Q: Despite the local coverage around the school, what else is being done to raise awareness to the cause? Did the team receive any support from the other sports on campus or any other schools in the conference?
A: Well, we already negotiated and chiseled our own budget and funds to $40,000 to run the swim team. If the school could pay that instead of having 40 kids in the summer raise $2.3 million, we could have saved the swim team. We already took away all travel fees by having the other schools agree to come to Irvine to swim. We’ve also tried to branch out to local areas and television stations, but it’s tough. We’ll have booths set up and you’ll be hard-pressed to not hear about this locally. We’re also trying to have this nationally broadcasted by sending videos and letters to corporations.
From the other sports, we just received vocal support. I think seeing the only swim team in the Orange County made the other swims team cover their necks. Without us, it is just a 4-5 team conference and if another drops from cuts, there would be no hope in having or keeping a conference. We had the biggest recruiting class out of all the UC’s. It just feels like we’ve been stabbed in the back.
Going back for a follow-up, Kevin revealed more intimate details about both the state of the swimmers and the swim team in general.
Q: Which swimmers do you feel were more affected than others? And do you feel like switching to a school with a swim team?
A: Well, you have the senior, Chris Rosales, who is the defending Big West conference champion in the 100 meter breast stroke and he won't be able to defend his title. You have a junior who transferred here from the University of Arizona. Her name is Stephanie Gabert, she was local when she grew up and is a very talented swimmer but she will no longer get a chance to compete after her transfer. A lot of the freshman were affected more so than others because we do not even get a chance to swim. Sadly, I won't switch to another school. Of course, Irvine is a great school and I'm here for school and not for swim. But, I think I'm going to stick around here and keep fighting for the team to be reinstated in my four years. I don't want to just give up on it that easily. It is tempting to switch, but I already invested a part of me in this program and I won't get it back, nor do I want it back. That part of me is going to stay and I'm going to do everything I can to fight for this team.
Q: Is the team doing anything new to spread the word 2 1/2 months after it has been cut?
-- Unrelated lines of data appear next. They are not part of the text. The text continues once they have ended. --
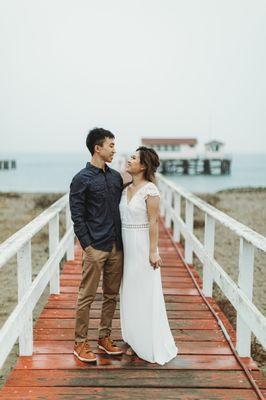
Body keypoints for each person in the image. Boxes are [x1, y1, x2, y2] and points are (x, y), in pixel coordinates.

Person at [119, 146, 178, 365]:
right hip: (125, 246)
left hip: (142, 246)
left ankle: (146, 341)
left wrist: (153, 252)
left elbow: (153, 222)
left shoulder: (150, 190)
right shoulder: (124, 188)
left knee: (144, 292)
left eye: (133, 158)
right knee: (129, 292)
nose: (129, 159)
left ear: (143, 165)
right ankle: (133, 339)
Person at [69, 127, 124, 362]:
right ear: (97, 148)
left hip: (117, 246)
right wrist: (87, 246)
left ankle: (104, 337)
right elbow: (77, 216)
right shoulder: (81, 179)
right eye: (111, 145)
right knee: (87, 296)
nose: (114, 149)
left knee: (111, 295)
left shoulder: (115, 177)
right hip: (95, 247)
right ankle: (80, 343)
What is the current state of the team?
A: We're still going around trying to collect any donations, but with the economy as it is, it is definitely not easy. We're just trying to spread any word because there are still people who do not even know about the swim team being cut. We're getting the word out in hopes that maybe come February with student elections; we can get voted back in as part of the referendum.
It's getting to the point where a lot of people are feeling hopeless. They're starting to look into transferring and where they can train again. More and more, you can see the focus drifting away from the team. There are still 15 to 20 swimmers total from the original 45 swimmers on the team, men and women.
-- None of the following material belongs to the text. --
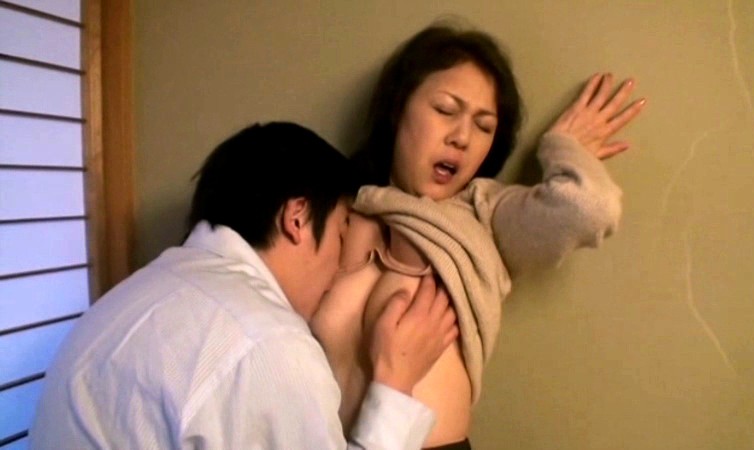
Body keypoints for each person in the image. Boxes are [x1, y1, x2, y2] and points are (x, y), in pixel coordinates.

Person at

Q: How many recruited swimmers were coming this year? Why do you feel like UCI was such an attractive school for swimmers?
A: Our recruit class was enormous; we had 25 recruited freshmen coming into this year. The team that was already here was a great group of people and it’s a great location. The coaches were amazing and the team was amazing. Most of all, if you wanted to swim in Division 1, where else would you go than Orange County? If you wanted a great coach and a great team to train with, UCI had all of these things.